# [DATA EXTRACT]
■ ■ ■ ■ ■
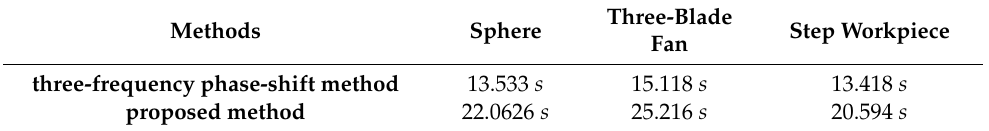
Table 1. The average running time of proposed method and three-frequency phase-shift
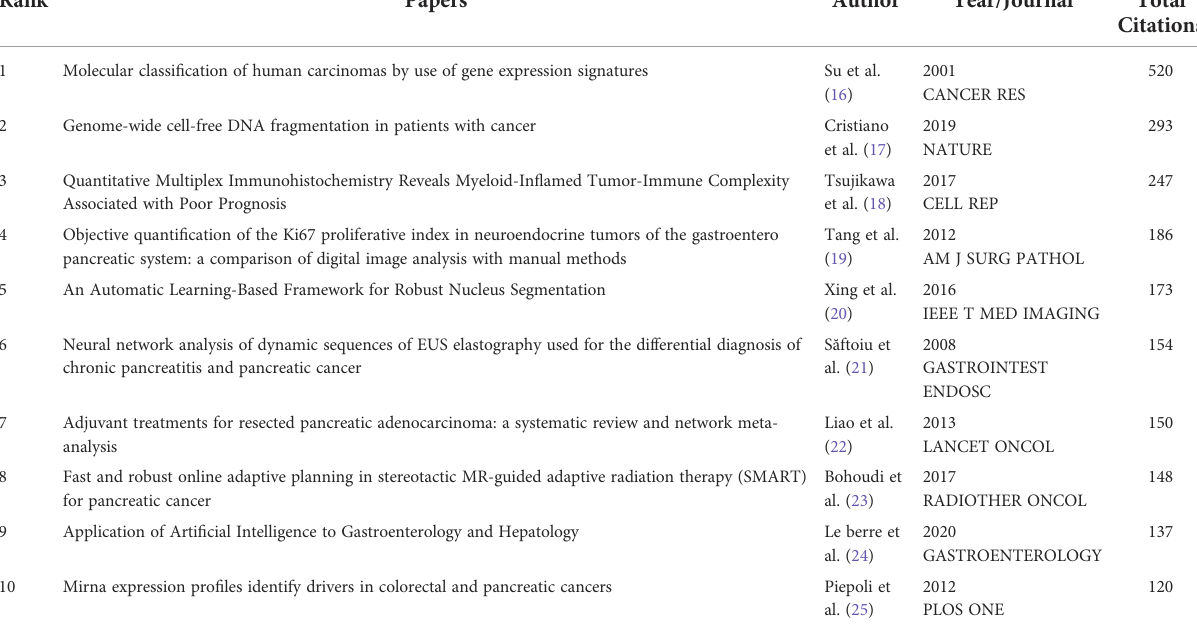
TABLE 4 Top ten documents with the highest citations on research of AI in pancreatic cancer. Rank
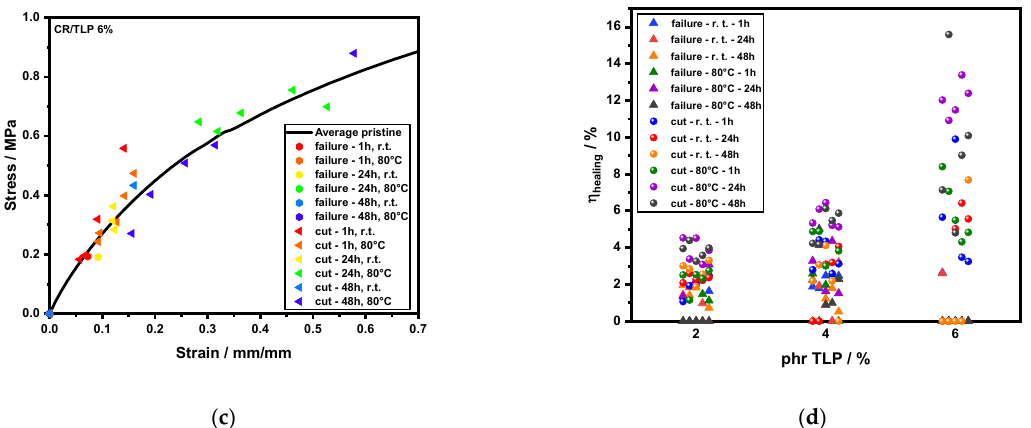
Figure 6. Ultimate tensile strength and tensile strain comparison between healed compounds to cured compounds: ( a ) CR/TLP 2%; ( b ) CR/TLP 4%; ( c ) CR/TLP 6%; ( d ) healing efficiency comparison after failure and after cutting, where five repeats for each condition were performed.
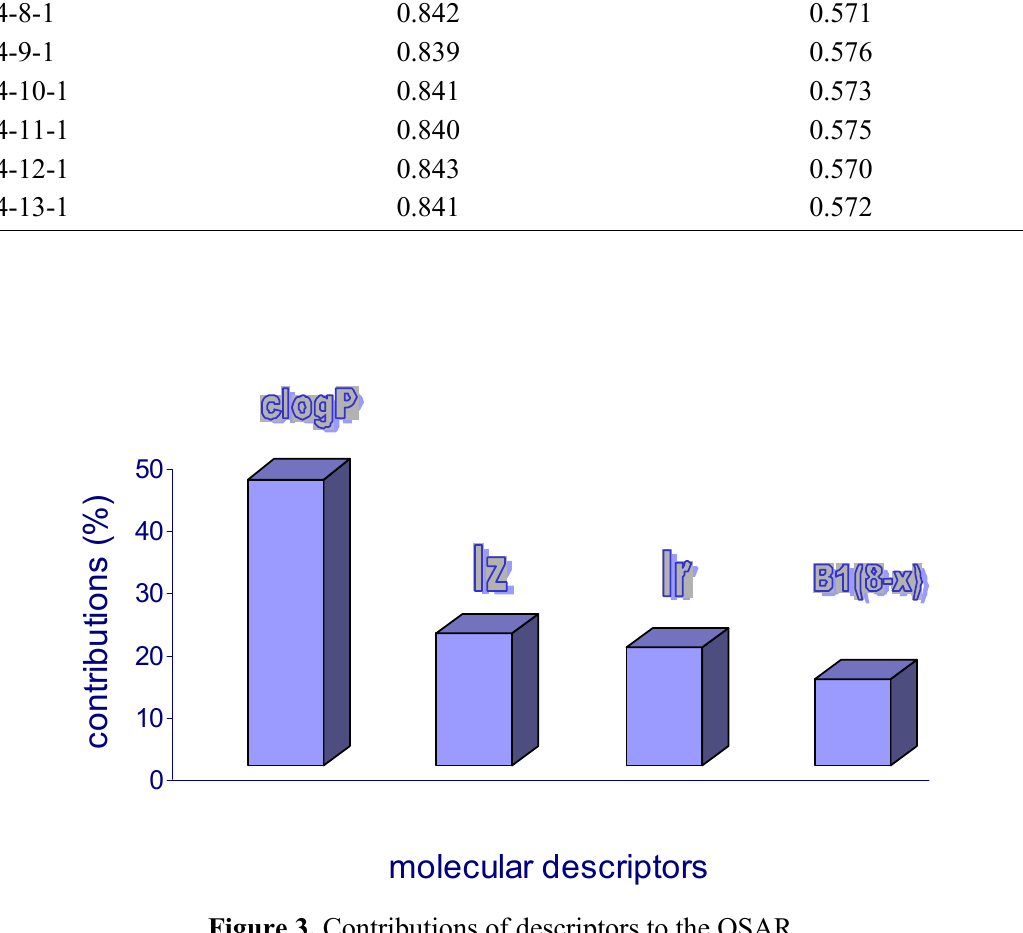
Figure 3. Contributions of descriptors to the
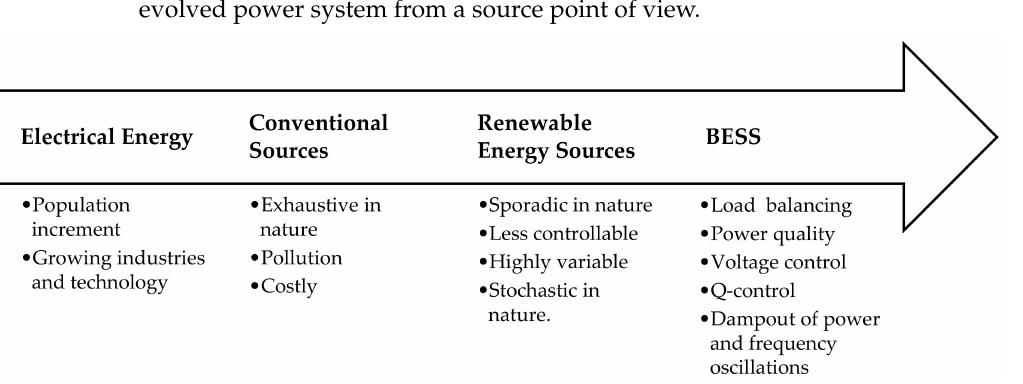
Figure 1. The evolution of power systems before DR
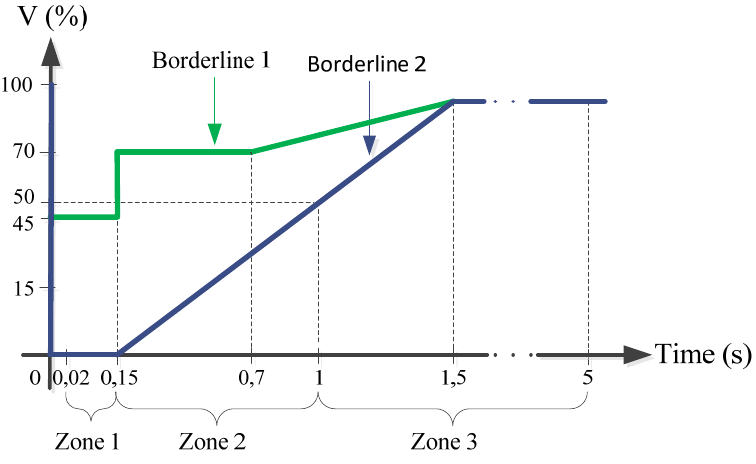
Figure 2. LVRT profile in the German grid code.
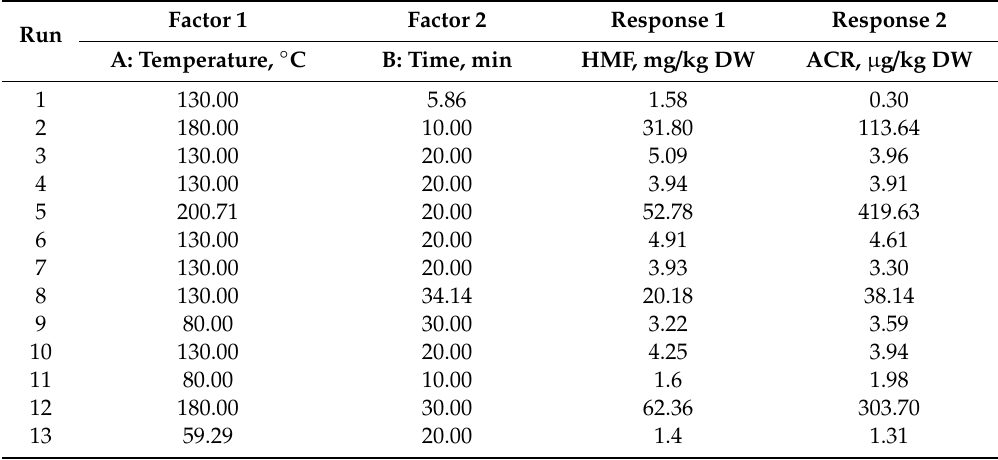
Table 3. Experimental data for the with responses.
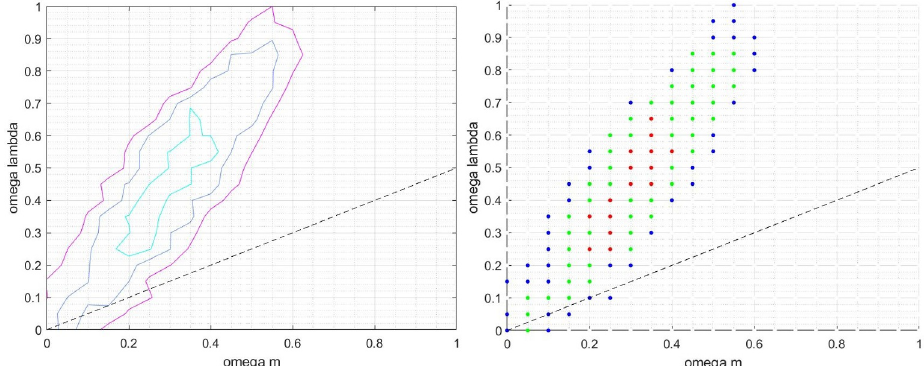
Figure 2: Contour plot (left) and scatter plot (right) of Ω m against Ω Λ for the Λ CDM model, using the MLE and MCMC method, with 1 σ , 2 σ and 3 σ lines drawn. The dotted line rep- resents the line of no acceleration. The best fit values of Ω m and Ω Λ are 0.40 and 0.55 respectively, with a minimum χ 2 value of − 231 . 209.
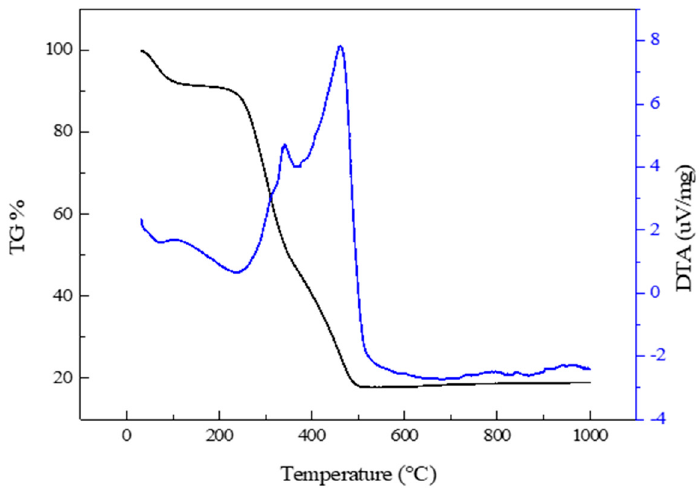
Figure 1. Thermogravimetric (TG), derivative thermogravimetric (DTG), and differential thermal analysis (DTA) curves of rice husk at 30–1000 °C in static air.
■ ■ ■ ■ ■
# [REQUIRED WORK]
Look above for the line with "Figure 1. The evolution" and the line with "Figure 2: Contour", then restate exactly those two lines and all lines between them, with no pictures.

# [WRITTEN SOLUTION]
Figure 1. The evolution of power systems before DR
Figure 2. LVRT profile in the German grid code.
Table 3. Experimental data for the with responses.
Figure 2: Contour plot (left) and scatter plot (right) of Ω m against Ω Λ for the Λ CDM model, using the MLE and MCMC method, with 1 σ , 2 σ and 3 σ lines drawn. The dotted line rep- resents the line of no acceleration. The best fit values of Ω m and Ω Λ are 0.40 and 0.55 respectively, with a minimum χ 2 value of − 231 . 209.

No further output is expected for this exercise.